The gene differentiation coefficient (Gst) denoted the level of genetic variation among populations, and the genetic differentiation among populations was generally large when Gst value was above 0.15 (Wright 1978). The strength of gene flow (Nm) between populations was the important factors affecting of the population genetic differentiation, and if Nm value was more than 1, the gene flow could prevent the differentiation of population that caused by genetic drift, but limited gene flow could promote the genetic differentiation among populations when the Nm value was less than 1 (Hartl and Clark 1997). Genetic diversity and gene flow of endophyte L. theobromae were studied, and results showed that there was no evidence of host specificity for isolates of L. theobromae and there was very high gene flow between populations from different hosts and gene flow was less restricted between isolates from the population of Mexico (Mohali et al. 2005). In this study, the Gst value (0.4411 and 0.4756) and Nm value (0.6335 and 0.5513) generated from RAPD and ISSR revealed that genetic differentiation was large among isolates and the frequency of gene exchanges between populations was low.

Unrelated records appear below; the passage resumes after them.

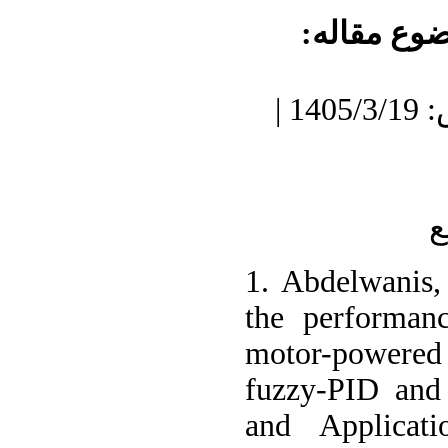
ضوع مقاله
دریافت: 1404/11/7 | پذیرش: 1405/3/19 |
ع
1. Abdelwanis,
the performanc
motor-powered
fuzzy-PID and
and Applicati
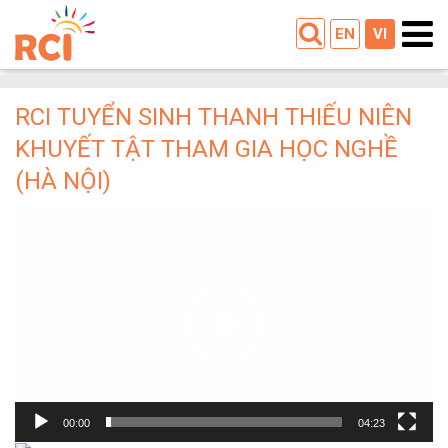
EN
VI
RCI TUYỂN SINH THANH THIẾU NIÊN
KHUYẾT TẬT THAM GIA HỌC NGHỀ
(HÀ NỘI)
Trình
chơi
Video
00:00
04:23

The sample size of L. theobromae isolates was relatively small. More isolates collected from different countries, geographical regions, seasons, hosts, ecological surroundings and soil conditions should be studied for thoroughly revealing the genetic diversity and genetic differentiation of L. theobromae.

Highlights

Mulberry root rot caused by Lasiodiplodia theobromae was a new disease in China.

Genetic diversity of 29 L. theobromae isolates was studied.

Genetic diversity of L. theobromae was related to the geographic locations.